Everything You Need to Know About Short Term Loans

If you’re in a pinch for some extra dough, but don’t have the credit history for one of those snazzy rewards cards, or a loan from your bank, a short term loan may be the solution. While most personal loans have repayment terms of at least 12 months, short term loans give you repayment options of anywhere from 2 to 12 months.

Having no credit history has the annoying effect of making it damn near impossible to get a loan, and it can seem impossible to get your foot in the door in building your credit history. The same is true for borrowers with poor credit scores – your options are severely limited, and finding a lender willing to extend a loan to you can be difficult.

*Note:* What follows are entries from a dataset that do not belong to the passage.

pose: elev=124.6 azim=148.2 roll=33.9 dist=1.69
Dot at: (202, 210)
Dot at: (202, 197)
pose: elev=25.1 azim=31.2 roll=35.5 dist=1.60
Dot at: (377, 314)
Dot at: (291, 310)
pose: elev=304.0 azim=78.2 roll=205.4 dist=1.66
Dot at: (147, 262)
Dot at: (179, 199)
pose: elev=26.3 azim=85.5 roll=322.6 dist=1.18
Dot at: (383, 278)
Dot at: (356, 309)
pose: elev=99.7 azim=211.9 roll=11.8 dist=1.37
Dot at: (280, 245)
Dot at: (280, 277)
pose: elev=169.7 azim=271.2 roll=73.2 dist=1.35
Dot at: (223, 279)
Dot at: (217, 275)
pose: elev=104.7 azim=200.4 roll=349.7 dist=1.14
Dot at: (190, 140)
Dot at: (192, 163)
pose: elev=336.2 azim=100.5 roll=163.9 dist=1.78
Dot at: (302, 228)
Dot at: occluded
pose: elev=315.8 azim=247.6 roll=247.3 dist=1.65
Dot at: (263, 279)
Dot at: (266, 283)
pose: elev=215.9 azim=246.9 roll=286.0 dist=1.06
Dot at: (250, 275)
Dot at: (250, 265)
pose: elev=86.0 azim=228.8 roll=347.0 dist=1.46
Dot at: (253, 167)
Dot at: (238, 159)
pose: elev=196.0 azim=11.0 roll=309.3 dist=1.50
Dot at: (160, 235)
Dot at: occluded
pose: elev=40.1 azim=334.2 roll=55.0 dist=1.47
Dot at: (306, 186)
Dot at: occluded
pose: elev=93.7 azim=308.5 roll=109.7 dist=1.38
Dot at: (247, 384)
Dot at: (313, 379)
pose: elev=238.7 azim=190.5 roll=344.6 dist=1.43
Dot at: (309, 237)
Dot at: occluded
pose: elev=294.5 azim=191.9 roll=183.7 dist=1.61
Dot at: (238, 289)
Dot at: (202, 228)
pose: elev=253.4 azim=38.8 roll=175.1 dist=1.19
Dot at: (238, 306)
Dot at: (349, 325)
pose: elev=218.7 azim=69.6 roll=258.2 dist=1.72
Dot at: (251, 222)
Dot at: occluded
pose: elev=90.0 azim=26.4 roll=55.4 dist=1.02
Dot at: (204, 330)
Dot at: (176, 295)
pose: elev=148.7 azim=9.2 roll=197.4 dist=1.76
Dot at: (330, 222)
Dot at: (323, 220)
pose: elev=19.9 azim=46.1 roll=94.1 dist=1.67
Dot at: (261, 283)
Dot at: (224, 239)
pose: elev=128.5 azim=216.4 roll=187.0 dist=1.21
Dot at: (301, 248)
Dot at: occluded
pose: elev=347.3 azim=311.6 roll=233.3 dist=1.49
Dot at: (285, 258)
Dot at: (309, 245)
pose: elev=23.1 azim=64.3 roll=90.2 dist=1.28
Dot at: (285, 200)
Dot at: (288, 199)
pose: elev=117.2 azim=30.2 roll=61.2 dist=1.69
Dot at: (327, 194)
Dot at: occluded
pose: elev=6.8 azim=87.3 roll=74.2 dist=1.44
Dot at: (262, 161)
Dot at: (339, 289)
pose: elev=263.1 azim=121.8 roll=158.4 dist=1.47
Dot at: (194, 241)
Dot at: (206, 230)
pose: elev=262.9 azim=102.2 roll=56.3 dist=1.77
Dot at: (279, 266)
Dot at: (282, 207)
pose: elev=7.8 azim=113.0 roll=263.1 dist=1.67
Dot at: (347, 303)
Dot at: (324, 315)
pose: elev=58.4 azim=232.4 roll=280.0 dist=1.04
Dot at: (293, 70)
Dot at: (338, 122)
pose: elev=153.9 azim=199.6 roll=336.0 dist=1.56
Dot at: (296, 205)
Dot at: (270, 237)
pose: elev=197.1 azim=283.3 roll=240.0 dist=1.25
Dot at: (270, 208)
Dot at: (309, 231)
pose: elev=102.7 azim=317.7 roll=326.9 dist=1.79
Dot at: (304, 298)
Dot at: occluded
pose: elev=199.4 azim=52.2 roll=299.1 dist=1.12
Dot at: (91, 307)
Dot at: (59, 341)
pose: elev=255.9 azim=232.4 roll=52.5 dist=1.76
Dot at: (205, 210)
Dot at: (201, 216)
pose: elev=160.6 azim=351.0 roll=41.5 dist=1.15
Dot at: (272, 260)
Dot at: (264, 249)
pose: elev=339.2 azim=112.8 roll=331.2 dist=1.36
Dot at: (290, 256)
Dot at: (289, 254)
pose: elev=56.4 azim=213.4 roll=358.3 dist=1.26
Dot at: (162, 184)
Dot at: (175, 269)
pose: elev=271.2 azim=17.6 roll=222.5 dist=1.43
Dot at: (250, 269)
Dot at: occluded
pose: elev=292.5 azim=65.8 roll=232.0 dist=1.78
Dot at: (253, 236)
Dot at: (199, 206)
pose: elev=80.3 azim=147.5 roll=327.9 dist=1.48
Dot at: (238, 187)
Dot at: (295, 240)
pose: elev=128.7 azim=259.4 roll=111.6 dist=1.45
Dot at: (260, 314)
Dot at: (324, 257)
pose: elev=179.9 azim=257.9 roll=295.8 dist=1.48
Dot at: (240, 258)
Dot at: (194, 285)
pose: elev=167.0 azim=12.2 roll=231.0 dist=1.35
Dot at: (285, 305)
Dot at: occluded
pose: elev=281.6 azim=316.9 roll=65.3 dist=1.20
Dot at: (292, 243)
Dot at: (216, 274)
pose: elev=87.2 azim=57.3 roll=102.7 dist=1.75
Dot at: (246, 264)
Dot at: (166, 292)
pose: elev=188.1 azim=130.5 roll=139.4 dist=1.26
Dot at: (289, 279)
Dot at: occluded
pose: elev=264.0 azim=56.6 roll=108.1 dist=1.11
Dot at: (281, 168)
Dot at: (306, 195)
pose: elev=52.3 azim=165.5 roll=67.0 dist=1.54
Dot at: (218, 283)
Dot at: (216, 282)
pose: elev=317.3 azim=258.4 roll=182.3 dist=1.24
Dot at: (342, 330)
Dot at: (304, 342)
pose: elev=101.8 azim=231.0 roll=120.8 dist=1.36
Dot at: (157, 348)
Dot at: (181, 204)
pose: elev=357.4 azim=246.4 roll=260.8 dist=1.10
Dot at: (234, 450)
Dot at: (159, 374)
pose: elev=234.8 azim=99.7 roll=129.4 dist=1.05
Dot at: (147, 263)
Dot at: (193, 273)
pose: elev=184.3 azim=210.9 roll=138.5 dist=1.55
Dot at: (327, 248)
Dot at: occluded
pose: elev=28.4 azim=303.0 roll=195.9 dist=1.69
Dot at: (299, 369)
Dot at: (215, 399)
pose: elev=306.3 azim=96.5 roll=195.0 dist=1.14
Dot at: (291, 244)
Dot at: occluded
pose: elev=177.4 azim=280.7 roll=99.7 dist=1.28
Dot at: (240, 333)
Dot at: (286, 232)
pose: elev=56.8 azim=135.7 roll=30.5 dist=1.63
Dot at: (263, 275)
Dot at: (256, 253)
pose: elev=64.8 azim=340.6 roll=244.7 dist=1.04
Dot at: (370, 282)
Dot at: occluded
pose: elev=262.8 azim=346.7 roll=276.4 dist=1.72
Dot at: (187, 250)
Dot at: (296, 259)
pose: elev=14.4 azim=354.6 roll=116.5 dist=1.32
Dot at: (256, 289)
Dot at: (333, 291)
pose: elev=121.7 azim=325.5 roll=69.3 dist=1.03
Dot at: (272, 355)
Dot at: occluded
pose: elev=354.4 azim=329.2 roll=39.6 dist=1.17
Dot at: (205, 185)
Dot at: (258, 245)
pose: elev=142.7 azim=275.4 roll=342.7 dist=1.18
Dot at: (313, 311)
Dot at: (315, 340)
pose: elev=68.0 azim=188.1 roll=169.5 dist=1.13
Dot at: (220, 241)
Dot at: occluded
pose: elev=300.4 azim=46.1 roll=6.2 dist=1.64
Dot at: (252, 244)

Short term loans have the added benefit of often coming without a credit check, so people with bad or empty credit history actually have a shot at getting one. But it’s not all sunshine and rainbows with short term loans – there are some strings attached. I’ll fill you in on some of the givens, and things to watch out for when shopping around for a no credit check loan.

#1 – Interest Rates

It’s unfortunate, and pretty unavoidable; with any short term no credit check loan, you’re probably going to see some pretty high interest rates. These loans are marketed specifically towards borrowers that are considered high risk, and often don’t qualify for more affordable loans. The sucky catch22 is that the less you can afford, the higher your interest often is.

Make sure to take the interest rates into account before signing a short term loan contract. These rates can often be between 30% and 60% of your balance, and even higher with some lending agencies. Just keep your monthly payments low, and try to pay off your balance as quickly as possible to avoid letting those interest rates clean you out.

#2 – Early Repayment Penalities

What?? But I thought they wanted me to pay off my loan?

Wrong. They may want you to pay off that loan, but they don’t want you to do it too quickly. Lenders make the majority of their money from interest rates and fees, and the faster you pay down your balance, the less they stand to skim off the top.

For this reason, a lot of lenders work early repayment penalties into their short term loan contracts. This means that if you pay off the loan before the terms of your agreement are up, you can actually be hit with a sizeable fee, designed to help the lender recoup the interest they would have made off of you.

The moral of the story? With any loan, but especially a short term loan with no credit checks, make sure they don’t penalize you for paying off your balance ahead of schedule.

#3 – Down Payments

Just like with any other loan, a fast cash or short term payday loan is going to usually require some kind of a down payment. Since these loans often come with no credit check, you’re usually considered a pretty high risk customer, and they’re going to want a sizeable down payment to secure your line of credit.

The key here is to make sure you can afford the monthly payments + interest, as well as a chunk of change for the down payment. This is usually around 30%-50% of the balance of your loan, but can vary a lot depending on your lender.

#4 – Credit Reporting

If you’re looking into this type of loan, chances are your credit isn’t the greatest. Hey, don’t sweat it. We’ve all been there, and everyone’s gotta start somewhere. Short term loans are great for improving your credit score, because they are accounts that are usually open and shut in well under 12 months. As you make on time payments, your credit score improves, giving you a better chance for lower interest rates and down payments in the future.

However, keep in mind that getting in over your head with one of these loans can be pretty financially catastrophic. If you default on one, negative things on your credit report take seven years to fall off, even after you’ve settled the debt.

#5 – Late Payment Fees

Speaking of defaulting, make sure that you stay on top of those payments. Not only is it great for your credit score, but it will help you avoid the dreaded late payment fees. These can be up to around $100, and compounded with missed payments with interest can really set you back. Stay on top of things, and don’t even go down that road.

 

Short term loans with no credit check are a great way to get your foot in the door and start building your credit. Use a little budgeting sense, manage your monthly payments, and know what you’re signing up for. If you do all of those things, you can make one of these loans work for you.